Many festival events take place at Krakow’s 400-member Jewish Community Center, which opened in 2008 in the heart of Kazimierz, once the hub of Krakow’s Jewish community. Its executive director, Jonathan Ornstein, is a transplanted New Yorker who says “people are completely blown away” when they see the new four-story building and learn of the JCC’s Hebrew classes, Shabbat dinners, and baby nursery, which are funded mostly by donations from overseas.

“They come here expecting to see only sadness and destruction, and they see one of the most vibrant Jewish communities, down the road from Auschwitz,” Ornstein says. “They see that these days, it’s not scary to be Jewish here.”

On the final day of the Jewish Culture Festival, Jagiellonian professor Annamaria Orla-Bukowska stands ­outside the Tempel Synagogue passing out a four-page survey. A social anthropologist who studies Polish-Jewish relations, Orla-Bukowska was born in Chicago to Polish parents who were war refugees. She came to Krakow in 1985 and never left.

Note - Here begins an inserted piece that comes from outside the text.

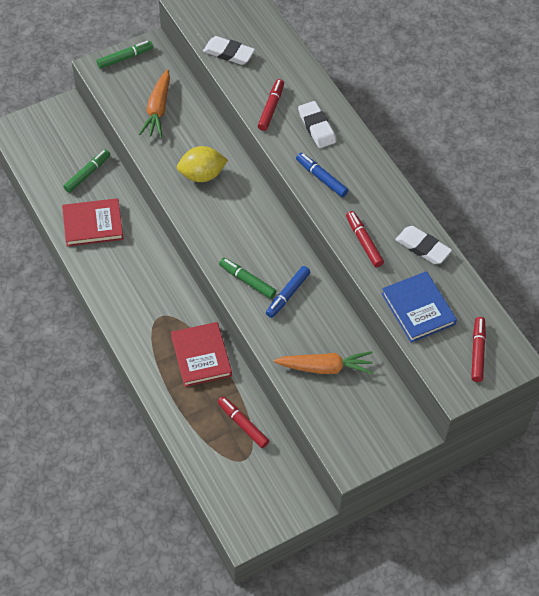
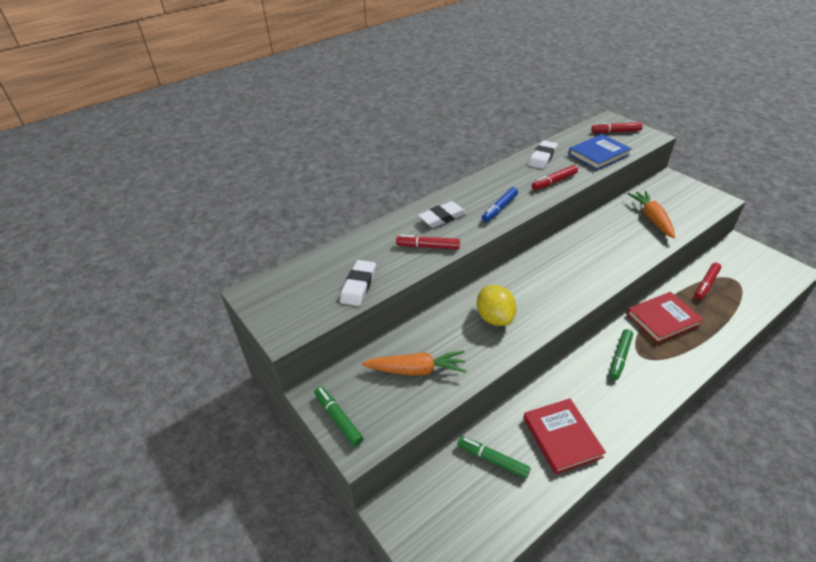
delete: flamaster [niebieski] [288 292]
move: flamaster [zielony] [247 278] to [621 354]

A question on the survey asks for reactions to statements such as “Jews stick together,” “Jews covertly aim to control the world,” and “Jews have too much influence.” With so few Jews left in Poland, could there still be anti-Semitism? Yes, according to Orla-Bukowska. Not knowing Jews personally “doesn’t have anything to do with people’s stereotypes,” she says.

Though the Jewish population in Krakow is small — including about 150 who survived the war — that number is growing with the addition of Poles who are just learning that their families have Jewish roots. The Princeton students hear stories about this phenomenon from guest lecturers and guides throughout the trip.

“People find a letter written in Hebrew,” says Zuzanna Radzik, an activist who works on Polish-Jewish dialogue, during a lecture on Warsaw’s Jewish community. “A young man said, ‘I think my grandmother is Jewish. She has two sets of dishes.’ Another said, ‘When we were doing ­something wrong as a kid, my grandmother would say, ‘Meshugenah!’ ” (The Yiddish word means “crazy fool.”) 

“Jewish life went underground, and now it’s re-emerging,” Ornstein says. 

Most of the community center’s 40 volunteers are not Jewish. Likewise, a number of non-Jewish Polish ­students are drawn to study Jewish life. Robert Siudak, who just ­completed an undergraduate degree in European studies at Jagiellonian, spent a semester at Tel Aviv Uni­versity in a ­program that pairs 10 Poles and 10 Israelis. Siudak is one of two Polish students who participate in the Princeton class, attending lectures and sharing meals with the ­students. He sees an increasing fascination with Judaism among  his friends.

“It’s getting cool to be interested in Jewish culture,” he says. A friend who discovered her family has Jewish roots changed her name to Esthera (Esther in English) to highlight her new identity. Siudak is drawn to Jewish history, he explains, because “this is our history. We didn’t ask for this kind of history, but we have to deal with it, even if it’s tough history.”

So much of what Eric Silberman experiences during the trip — from talking with Polish students to watching filmed testimonies of Holocaust survivors at a museum near Auschwitz — makes him feel “Jews have not been forgotten here, and things are being preserved well. It’s a small Jewish community, but it’s growing and becoming more visible. That’s something I know my grandparents would have appreciated.”

He is especially intrigued by a presentation on the Museum of the History of Polish Jews, set to open in Warsaw in 2013. Organizers expect several hundred thousand visitors a year, most of them Polish, and will offer tours in English and Polish. Silberman plans to study the Polish language at Princeton again this academic year, and is certain he will be back in Poland soon — perhaps even playing a role at the new museum.

“Wouldn’t it be cool,” Silberman says, “if a grandchild of survivors could lead a tour in Polish?” 

Jennifer Altmann is an associate edtior at PAW.